» **Data under study**
----

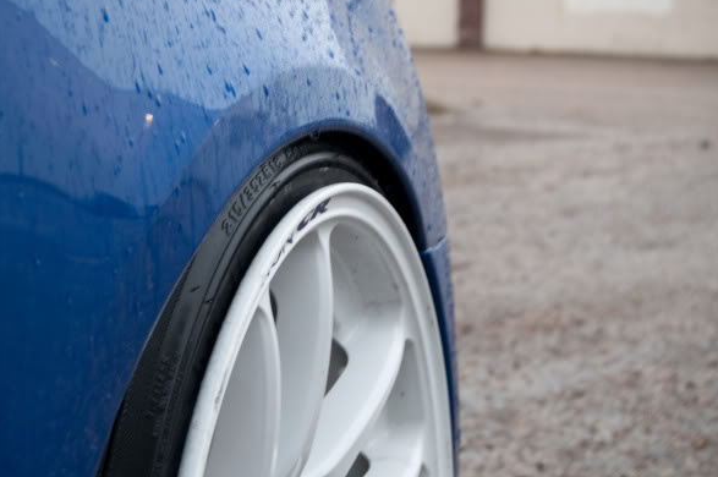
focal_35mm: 98
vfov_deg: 13.9
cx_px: 309
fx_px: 1952
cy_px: 255
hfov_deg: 20.8
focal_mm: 48
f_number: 5.3
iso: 100
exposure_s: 1/10
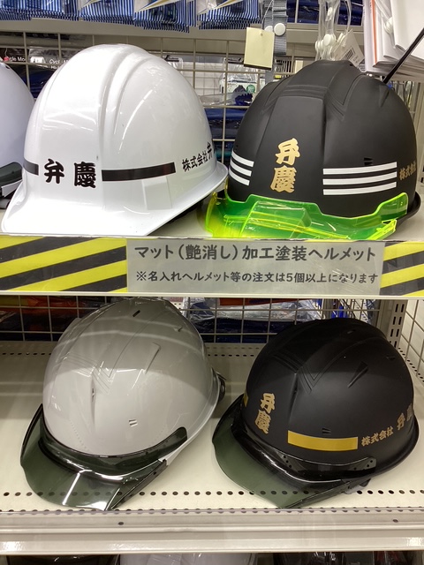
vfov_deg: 58.4
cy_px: 282
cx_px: 212
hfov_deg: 45.4
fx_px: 506
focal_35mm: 31
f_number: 2.4
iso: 80
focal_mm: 3.3
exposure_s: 1/60
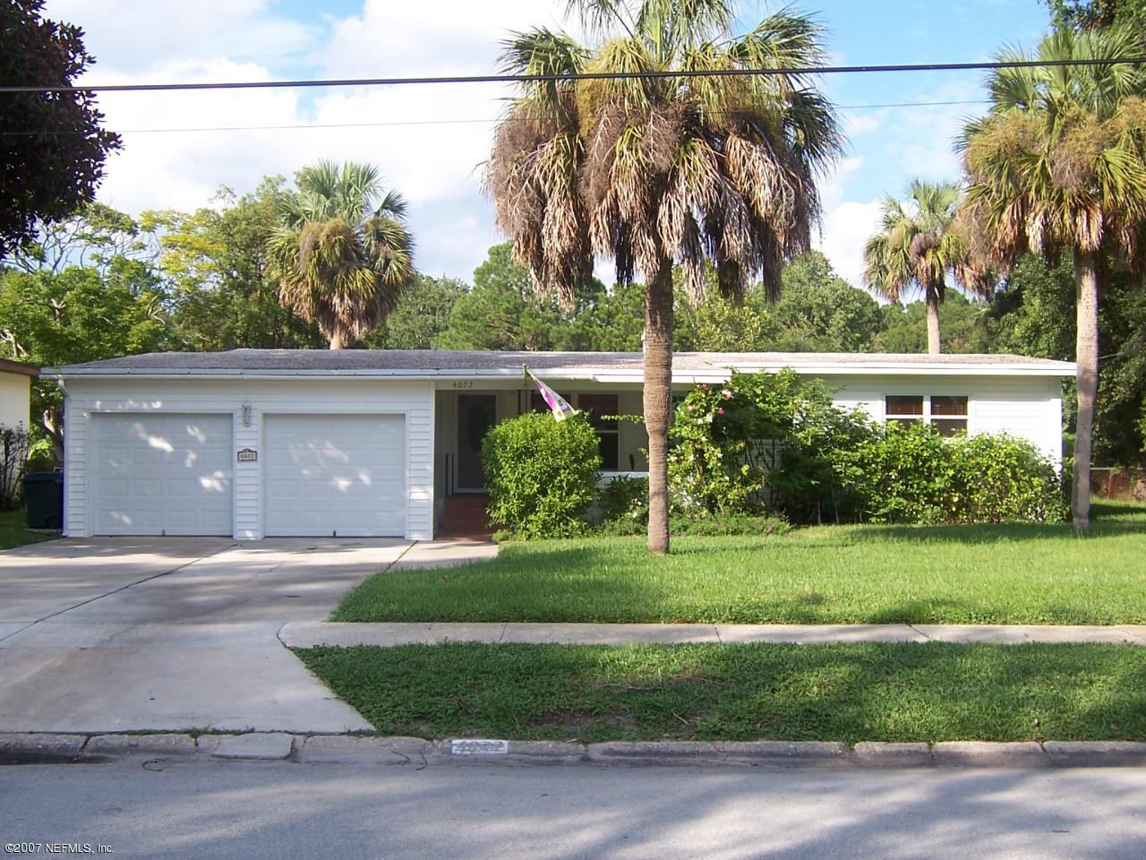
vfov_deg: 36.0
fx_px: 1324
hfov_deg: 46.8
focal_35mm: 40
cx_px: 573
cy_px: 430
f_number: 4
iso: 80
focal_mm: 6.7
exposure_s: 1/350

----

» **Task brief**
Write out the whole of the data exactly; the pictures stay out.

» **Answer space**
focal_35mm: 98
vfov_deg: 13.9
cx_px: 309
fx_px: 1952
cy_px: 255
hfov_deg: 20.8
focal_mm: 48
f_number: 5.3
iso: 100
exposure_s: 1/10
vfov_deg: 58.4
cy_px: 282
cx_px: 212
hfov_deg: 45.4
fx_px: 506
focal_35mm: 31
f_number: 2.4
iso: 80
focal_mm: 3.3
exposure_s: 1/60
vfov_deg: 36.0
fx_px: 1324
hfov_deg: 46.8
focal_35mm: 40
cx_px: 573
cy_px: 430
f_number: 4
iso: 80
focal_mm: 6.7
exposure_s: 1/350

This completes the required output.